The Place of the Lion
On this day, 1936:
Dear Mr. Williams,
I never know about writing to an author. If you are older than I, I don't want to seem impertinent: if you are younger, I don't want to seem patronizing. But I feel I must risk it.
A book sometimes crosses ones path which is so like the sound of ones native language in a strange country that it feels almost uncivil not to wave some kind of flag in answer. I have just read your Place of the Lion and it is to me one of the major literary events of my life--comparable to my first discovery of George Macdonald, G.K. Chesterton, or Wm. Morris. There are layers and layers -- first the pleasure that any good fantasy gives me: then, what is rarely (tho' not so very rarely) combined with this, the pleasure of a real philosophical and theological stimulus: thirdly, characters: fourthly, what I neither expected nor desired, substantial edification.
I mean the latter with perfect seriousness. ...
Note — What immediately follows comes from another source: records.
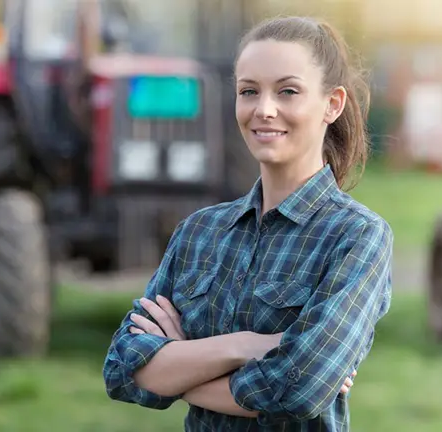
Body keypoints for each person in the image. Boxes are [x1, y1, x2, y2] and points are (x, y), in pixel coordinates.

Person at [103, 15, 393, 431]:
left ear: (332, 104)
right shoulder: (199, 232)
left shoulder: (357, 237)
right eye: (249, 91)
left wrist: (177, 367)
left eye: (288, 91)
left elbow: (299, 389)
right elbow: (121, 369)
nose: (264, 109)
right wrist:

Coghill of Exeter put me on to the book: I have put on Tolkien (the Professor of Anglo Saxon and a papist) and my brother. So there are three dons and one soldier all buzzing with excited admiration. We have a sort of informal club called the Inklings: the qualifications (as they have informally evolved) are a tendency to write, and Christianity. Can you come down some day next term (preferably not Sat. or Sunday), spend the night as my guest in College, eat with us at a chop house, and talk with us till the small hours. Meantime, a thousand thanks.